The only thing that matters is this: You established your site only AFTER my post. You came into existence for the sole purpose of creating a seemingly reasonable, well-educated voice in opposition to mine.
Think about it.
My post about the Yfrog exploit was vetted by all sorts of people, many of them extremely wise in the ways of Twitter, many of them very educated about computers. They all conceded my point, as did Yfrog itself.
Now YOU come along -- out of nowhere -- having never before established a net presence. You create an "instant page" of the simplest design. This demonstrates that you have no intention of blogging in the long term; you were created to counter me.
You offer no background info. No contact info. No email address.
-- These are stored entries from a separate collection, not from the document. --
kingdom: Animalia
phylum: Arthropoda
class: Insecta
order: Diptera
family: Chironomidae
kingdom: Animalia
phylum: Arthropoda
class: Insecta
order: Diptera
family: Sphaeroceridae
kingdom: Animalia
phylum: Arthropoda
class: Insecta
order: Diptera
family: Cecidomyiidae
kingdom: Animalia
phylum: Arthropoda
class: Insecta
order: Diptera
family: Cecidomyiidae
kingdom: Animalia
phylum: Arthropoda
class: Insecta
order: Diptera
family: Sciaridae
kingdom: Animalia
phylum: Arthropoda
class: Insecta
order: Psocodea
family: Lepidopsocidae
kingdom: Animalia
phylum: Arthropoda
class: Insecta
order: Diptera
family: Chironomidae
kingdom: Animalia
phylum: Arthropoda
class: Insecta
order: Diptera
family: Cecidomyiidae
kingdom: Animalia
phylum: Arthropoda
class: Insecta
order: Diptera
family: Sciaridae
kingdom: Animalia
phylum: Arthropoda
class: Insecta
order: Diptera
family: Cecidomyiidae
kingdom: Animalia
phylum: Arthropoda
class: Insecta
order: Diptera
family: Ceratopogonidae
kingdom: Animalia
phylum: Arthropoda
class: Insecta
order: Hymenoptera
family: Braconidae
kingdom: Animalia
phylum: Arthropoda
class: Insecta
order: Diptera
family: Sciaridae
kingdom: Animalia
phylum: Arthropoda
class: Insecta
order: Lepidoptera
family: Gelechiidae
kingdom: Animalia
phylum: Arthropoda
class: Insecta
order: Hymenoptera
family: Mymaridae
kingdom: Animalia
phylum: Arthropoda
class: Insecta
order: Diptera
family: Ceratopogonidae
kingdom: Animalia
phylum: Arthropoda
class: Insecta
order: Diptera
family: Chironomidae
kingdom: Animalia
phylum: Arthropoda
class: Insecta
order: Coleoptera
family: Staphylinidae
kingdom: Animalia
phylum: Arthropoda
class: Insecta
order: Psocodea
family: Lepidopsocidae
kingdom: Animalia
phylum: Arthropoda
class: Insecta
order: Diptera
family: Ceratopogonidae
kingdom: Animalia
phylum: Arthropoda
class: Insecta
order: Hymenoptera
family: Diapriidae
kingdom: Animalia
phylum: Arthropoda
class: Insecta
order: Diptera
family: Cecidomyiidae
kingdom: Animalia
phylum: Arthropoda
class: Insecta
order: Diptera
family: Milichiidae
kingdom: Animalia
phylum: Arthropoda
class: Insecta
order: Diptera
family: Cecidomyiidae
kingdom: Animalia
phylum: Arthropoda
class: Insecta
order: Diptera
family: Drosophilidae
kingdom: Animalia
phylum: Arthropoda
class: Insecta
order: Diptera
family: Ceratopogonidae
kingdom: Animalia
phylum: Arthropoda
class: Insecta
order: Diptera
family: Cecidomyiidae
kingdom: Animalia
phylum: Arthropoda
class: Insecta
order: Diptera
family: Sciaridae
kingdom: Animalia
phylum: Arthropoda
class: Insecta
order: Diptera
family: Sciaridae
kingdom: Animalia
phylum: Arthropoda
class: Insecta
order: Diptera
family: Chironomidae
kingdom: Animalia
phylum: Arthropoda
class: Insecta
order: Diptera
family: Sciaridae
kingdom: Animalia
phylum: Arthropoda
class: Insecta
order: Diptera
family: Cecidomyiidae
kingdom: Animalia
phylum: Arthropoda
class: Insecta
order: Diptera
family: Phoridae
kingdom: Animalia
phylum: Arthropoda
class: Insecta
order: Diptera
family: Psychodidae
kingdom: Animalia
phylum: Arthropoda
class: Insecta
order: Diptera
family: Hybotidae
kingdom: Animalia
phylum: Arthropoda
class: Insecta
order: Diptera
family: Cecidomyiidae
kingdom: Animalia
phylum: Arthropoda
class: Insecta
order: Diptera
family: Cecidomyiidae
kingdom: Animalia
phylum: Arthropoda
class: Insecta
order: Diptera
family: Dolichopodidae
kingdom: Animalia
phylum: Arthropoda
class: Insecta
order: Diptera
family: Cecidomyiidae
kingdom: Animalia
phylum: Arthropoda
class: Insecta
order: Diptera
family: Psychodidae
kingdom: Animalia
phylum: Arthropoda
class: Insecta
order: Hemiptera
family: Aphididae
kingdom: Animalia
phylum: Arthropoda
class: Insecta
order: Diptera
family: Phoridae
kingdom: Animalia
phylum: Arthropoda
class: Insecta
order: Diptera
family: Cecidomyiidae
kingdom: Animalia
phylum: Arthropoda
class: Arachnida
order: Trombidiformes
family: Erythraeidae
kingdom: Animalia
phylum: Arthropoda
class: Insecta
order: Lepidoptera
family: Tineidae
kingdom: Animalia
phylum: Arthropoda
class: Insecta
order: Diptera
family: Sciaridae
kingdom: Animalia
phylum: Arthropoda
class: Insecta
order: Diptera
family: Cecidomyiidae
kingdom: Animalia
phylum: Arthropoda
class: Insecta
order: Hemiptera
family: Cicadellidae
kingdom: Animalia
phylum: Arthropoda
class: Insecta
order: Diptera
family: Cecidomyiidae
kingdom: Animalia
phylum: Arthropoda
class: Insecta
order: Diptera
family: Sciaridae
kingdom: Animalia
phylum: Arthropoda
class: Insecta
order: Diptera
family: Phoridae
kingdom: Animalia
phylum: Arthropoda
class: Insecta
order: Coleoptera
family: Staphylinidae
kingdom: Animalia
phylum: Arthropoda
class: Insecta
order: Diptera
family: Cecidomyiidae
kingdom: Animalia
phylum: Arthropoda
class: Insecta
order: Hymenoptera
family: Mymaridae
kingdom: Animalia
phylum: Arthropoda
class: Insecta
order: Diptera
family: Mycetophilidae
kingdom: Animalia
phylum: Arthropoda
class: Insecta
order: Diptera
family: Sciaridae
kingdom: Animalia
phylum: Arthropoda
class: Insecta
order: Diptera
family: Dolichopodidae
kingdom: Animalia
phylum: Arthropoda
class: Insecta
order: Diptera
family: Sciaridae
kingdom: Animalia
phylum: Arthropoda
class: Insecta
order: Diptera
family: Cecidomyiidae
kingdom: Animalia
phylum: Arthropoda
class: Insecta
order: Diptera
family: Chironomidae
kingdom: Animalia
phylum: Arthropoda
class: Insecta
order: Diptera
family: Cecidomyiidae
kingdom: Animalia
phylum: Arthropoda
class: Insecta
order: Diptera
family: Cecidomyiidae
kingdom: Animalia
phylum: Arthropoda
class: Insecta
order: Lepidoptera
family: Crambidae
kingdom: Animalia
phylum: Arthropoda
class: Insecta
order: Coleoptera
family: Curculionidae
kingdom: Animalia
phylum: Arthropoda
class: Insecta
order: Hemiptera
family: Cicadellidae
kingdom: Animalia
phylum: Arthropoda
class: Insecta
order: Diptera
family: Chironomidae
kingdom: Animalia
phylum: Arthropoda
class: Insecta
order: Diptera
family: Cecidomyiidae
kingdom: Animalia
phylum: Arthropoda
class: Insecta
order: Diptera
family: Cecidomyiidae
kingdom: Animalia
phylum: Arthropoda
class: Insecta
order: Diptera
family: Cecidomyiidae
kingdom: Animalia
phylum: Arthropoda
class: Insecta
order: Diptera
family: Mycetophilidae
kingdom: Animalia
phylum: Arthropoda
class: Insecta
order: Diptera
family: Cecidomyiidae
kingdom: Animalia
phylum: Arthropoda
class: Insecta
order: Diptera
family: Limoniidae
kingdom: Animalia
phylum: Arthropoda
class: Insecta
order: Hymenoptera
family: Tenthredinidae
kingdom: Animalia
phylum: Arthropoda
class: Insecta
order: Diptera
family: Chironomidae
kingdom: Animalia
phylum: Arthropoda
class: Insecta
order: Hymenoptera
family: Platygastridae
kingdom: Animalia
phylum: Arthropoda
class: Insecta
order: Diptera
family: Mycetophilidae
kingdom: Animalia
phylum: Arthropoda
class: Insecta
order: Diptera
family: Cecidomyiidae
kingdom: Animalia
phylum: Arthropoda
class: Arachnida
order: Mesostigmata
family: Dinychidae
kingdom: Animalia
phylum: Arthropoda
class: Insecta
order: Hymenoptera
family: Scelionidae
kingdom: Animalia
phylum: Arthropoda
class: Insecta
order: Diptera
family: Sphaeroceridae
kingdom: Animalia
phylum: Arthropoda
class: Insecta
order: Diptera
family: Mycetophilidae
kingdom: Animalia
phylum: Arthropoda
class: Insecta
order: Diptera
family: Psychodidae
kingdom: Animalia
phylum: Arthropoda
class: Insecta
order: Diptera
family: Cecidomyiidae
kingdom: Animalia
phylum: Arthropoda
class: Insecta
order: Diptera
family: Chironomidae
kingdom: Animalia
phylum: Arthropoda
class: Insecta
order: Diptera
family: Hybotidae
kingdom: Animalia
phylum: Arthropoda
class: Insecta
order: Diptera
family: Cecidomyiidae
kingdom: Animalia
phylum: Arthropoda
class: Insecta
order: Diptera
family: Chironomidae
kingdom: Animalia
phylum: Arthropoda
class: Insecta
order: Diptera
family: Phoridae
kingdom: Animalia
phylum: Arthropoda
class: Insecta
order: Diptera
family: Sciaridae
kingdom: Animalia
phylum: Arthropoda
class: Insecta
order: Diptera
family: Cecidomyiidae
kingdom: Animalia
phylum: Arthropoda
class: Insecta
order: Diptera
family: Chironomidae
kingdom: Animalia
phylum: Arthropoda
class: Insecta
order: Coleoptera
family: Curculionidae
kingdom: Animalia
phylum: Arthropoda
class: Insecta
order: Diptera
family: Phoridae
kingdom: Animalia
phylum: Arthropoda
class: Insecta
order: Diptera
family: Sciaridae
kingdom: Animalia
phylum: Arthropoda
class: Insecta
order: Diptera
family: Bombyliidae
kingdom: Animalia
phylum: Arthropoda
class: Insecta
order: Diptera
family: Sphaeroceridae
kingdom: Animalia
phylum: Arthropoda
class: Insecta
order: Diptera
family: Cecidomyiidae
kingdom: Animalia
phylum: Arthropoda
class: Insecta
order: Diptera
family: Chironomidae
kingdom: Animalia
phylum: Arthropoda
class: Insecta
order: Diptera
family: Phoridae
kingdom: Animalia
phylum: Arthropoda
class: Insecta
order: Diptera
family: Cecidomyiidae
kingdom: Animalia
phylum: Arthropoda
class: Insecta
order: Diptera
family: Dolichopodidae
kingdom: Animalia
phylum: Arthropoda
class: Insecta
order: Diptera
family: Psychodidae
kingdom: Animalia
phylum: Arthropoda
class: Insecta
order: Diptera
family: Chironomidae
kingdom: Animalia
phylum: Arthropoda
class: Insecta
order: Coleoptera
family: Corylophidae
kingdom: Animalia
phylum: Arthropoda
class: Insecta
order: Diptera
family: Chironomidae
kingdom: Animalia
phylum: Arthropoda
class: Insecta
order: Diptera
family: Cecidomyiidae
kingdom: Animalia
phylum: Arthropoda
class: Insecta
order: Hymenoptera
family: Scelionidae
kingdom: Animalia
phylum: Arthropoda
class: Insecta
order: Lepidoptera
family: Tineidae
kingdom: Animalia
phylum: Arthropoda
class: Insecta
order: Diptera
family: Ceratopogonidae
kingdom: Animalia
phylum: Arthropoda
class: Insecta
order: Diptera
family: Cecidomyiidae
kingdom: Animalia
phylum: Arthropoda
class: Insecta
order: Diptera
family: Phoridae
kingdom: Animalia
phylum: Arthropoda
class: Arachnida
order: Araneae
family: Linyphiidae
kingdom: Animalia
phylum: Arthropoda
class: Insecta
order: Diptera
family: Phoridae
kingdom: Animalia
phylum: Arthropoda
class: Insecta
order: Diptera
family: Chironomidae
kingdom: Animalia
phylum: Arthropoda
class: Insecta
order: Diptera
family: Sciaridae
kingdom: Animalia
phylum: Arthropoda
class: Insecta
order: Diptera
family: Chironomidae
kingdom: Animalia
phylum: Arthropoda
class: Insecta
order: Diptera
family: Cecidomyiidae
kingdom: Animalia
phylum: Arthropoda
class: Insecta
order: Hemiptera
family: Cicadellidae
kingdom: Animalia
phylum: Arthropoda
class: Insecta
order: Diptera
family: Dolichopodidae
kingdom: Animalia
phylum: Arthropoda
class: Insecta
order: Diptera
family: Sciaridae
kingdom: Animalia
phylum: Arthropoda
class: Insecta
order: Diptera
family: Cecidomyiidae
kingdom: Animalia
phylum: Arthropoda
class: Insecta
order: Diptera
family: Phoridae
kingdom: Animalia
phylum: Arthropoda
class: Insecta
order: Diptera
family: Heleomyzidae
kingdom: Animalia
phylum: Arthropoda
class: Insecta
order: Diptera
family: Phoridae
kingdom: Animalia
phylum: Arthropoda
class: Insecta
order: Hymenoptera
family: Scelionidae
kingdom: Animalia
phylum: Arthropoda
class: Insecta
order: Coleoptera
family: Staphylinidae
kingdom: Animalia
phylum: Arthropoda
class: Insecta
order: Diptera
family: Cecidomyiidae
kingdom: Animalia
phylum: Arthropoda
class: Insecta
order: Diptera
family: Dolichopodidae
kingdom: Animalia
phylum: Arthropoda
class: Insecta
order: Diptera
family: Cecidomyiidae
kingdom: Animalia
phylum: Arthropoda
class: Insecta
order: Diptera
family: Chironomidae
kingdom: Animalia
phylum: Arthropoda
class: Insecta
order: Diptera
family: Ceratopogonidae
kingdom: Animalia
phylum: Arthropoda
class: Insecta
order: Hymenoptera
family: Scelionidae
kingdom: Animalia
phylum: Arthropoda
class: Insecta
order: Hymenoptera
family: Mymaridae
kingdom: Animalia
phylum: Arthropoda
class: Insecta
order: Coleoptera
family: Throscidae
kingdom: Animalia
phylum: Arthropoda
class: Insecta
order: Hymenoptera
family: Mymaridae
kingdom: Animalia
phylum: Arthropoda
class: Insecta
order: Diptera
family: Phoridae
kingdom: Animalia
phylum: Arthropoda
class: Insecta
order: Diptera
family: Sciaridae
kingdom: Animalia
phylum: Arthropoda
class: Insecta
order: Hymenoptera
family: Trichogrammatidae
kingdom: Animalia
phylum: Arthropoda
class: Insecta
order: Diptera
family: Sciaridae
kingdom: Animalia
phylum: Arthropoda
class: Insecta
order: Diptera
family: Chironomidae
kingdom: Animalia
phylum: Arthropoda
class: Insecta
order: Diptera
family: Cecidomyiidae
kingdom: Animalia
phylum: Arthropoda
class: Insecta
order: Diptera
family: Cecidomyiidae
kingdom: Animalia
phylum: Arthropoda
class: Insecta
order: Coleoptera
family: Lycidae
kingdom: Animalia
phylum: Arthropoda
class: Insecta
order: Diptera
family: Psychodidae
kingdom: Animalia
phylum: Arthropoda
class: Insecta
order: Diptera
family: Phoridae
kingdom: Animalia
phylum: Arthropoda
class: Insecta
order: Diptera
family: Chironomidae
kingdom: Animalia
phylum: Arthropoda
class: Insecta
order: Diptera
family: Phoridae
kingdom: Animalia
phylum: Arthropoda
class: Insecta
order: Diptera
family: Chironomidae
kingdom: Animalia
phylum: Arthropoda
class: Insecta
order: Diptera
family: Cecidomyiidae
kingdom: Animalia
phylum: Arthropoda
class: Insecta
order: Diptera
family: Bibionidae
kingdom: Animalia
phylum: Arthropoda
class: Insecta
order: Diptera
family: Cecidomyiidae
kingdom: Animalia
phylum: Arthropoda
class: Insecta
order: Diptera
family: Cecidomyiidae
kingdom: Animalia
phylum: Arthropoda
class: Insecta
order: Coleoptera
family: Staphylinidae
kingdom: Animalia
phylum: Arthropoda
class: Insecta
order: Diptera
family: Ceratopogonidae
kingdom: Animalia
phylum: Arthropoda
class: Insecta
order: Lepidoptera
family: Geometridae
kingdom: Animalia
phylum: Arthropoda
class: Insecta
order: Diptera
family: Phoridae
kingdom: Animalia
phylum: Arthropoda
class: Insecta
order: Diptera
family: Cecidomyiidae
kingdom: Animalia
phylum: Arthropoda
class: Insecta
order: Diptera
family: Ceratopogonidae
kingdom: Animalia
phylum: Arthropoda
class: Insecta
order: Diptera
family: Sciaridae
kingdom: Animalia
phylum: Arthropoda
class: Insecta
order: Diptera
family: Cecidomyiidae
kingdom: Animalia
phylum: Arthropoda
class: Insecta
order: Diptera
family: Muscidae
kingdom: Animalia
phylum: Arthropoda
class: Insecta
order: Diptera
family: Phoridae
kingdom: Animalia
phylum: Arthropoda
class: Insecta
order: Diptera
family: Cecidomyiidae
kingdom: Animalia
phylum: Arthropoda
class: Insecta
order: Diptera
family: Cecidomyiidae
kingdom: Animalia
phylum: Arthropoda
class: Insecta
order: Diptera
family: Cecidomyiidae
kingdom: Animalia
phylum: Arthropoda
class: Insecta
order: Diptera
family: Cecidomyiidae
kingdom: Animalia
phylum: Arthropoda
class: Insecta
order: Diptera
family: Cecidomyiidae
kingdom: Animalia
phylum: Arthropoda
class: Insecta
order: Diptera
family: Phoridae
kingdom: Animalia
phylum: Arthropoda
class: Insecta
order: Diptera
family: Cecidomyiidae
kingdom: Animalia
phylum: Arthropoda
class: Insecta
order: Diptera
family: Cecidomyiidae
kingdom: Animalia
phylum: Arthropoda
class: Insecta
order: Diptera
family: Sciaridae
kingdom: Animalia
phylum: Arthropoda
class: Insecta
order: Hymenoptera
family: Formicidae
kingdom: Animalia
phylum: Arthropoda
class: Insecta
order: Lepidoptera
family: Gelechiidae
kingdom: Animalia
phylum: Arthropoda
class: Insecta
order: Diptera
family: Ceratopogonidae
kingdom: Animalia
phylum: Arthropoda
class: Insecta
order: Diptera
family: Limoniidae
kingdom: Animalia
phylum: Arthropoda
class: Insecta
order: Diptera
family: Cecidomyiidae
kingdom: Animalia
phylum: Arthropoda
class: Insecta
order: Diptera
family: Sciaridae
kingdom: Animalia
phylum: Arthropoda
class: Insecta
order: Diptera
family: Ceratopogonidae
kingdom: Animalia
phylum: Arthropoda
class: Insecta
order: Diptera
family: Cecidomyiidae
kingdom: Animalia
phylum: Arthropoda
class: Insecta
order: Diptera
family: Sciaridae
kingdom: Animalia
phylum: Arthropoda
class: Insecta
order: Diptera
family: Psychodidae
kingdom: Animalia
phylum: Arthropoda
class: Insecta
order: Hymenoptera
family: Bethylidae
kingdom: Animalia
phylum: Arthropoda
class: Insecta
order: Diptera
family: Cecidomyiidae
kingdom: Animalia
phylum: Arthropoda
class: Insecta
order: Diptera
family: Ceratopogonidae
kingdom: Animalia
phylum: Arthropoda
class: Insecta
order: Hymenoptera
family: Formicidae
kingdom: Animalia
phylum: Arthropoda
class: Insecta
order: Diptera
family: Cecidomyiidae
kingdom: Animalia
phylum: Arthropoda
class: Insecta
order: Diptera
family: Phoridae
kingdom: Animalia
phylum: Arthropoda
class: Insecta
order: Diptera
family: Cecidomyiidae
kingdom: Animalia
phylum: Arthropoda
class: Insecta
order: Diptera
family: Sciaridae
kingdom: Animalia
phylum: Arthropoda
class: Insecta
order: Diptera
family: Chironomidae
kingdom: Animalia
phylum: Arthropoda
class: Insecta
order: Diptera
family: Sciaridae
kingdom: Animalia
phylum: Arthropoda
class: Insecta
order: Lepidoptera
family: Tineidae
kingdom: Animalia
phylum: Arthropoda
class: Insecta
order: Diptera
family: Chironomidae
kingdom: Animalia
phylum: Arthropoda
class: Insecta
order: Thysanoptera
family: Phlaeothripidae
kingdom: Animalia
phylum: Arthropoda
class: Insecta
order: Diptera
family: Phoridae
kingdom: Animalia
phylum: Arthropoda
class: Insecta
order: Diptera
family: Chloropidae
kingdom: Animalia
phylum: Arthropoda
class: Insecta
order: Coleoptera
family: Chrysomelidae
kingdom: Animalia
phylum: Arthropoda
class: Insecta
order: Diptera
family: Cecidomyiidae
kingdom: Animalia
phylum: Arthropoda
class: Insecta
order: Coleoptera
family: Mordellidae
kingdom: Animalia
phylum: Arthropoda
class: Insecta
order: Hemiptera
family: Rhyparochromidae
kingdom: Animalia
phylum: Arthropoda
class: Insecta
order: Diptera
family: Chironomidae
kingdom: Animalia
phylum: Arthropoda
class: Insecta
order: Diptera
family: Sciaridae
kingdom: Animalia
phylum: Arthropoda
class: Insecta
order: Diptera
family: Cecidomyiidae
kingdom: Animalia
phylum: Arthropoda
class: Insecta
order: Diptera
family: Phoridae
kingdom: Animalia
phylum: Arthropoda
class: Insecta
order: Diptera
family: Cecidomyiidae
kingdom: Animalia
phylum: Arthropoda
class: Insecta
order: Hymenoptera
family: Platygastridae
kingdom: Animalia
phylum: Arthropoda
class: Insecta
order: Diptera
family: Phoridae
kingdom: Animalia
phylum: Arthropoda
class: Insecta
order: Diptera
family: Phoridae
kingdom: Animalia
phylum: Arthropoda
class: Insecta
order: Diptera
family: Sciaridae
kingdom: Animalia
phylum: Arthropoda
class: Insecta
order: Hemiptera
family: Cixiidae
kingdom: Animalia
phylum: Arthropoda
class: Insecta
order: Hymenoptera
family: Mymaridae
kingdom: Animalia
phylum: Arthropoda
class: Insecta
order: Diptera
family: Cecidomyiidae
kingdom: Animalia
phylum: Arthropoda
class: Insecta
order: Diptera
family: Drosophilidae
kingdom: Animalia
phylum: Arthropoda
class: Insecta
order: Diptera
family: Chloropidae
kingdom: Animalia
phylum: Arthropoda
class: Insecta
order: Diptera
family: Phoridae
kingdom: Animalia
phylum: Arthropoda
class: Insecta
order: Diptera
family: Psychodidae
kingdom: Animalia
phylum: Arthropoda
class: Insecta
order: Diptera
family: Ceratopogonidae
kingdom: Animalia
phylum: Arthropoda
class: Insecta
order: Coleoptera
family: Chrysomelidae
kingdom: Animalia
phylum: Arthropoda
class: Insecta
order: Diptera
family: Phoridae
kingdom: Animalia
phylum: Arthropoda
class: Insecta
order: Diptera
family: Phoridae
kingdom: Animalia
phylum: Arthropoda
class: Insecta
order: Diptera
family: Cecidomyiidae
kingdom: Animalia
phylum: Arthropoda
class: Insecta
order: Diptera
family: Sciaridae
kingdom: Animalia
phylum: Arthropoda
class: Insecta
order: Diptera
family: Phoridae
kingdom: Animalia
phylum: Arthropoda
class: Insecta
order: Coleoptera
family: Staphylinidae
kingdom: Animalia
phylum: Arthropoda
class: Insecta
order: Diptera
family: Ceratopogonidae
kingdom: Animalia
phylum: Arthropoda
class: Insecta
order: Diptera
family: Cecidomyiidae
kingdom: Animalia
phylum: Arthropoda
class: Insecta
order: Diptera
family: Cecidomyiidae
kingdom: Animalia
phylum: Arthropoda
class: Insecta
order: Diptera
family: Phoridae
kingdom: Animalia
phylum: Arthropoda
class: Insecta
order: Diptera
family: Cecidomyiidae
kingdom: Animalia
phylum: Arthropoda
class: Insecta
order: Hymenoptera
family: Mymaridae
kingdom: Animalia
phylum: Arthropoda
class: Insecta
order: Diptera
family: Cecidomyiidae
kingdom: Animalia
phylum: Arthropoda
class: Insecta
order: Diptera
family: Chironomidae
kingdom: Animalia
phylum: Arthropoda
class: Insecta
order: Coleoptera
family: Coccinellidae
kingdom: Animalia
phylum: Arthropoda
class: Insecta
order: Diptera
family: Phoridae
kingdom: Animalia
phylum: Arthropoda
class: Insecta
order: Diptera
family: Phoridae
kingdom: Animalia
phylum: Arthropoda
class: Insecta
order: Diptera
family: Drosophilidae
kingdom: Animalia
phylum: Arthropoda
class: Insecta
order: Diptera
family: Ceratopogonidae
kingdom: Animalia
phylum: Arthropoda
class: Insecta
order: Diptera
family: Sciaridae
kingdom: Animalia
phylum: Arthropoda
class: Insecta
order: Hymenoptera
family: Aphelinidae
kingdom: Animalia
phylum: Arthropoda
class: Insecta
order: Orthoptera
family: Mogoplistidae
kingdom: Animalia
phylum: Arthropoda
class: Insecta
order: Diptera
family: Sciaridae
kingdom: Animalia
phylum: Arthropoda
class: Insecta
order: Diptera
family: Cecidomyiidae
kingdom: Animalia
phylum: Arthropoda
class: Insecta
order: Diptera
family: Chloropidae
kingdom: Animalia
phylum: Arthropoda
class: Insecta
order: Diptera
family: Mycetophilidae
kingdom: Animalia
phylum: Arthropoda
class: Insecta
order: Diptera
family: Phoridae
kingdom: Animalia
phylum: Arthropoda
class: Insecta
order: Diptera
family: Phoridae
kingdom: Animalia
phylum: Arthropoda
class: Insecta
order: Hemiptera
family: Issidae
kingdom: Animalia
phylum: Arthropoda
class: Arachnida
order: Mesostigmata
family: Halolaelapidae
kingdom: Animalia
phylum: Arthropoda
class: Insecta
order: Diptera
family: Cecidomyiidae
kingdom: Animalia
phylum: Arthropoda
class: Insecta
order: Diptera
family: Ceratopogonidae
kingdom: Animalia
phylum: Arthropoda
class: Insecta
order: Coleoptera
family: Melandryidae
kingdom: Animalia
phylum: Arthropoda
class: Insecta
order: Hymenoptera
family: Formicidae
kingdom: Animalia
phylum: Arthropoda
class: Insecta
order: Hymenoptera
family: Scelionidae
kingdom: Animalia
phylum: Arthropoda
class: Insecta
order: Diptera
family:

Come on. Did you really think you would pull this off?
I mean, if I had tried to do what you are doing, I would have created a much more elaborate "legend." You know: Snapshots of your recent vacation, a backdated post where you bitch about the kids, a list of your favorite movies. Stuff like that. The kind of things that indicate the presence of an actual human being.
Once this controversy goes away, your site will go away. I've seen this sort of fakery before -- plenty of times.
Next time, don't be so damned obvious. Okay? Put a little work into it.
Why is all this reminding me of Plamegate? The crazies are going wild trying to cover their tracks. Does that mean Dick Cheney is involved? I love the Gorgeous George site popping to life outta nowhere. Burn 'em, Joe. Burn 'em.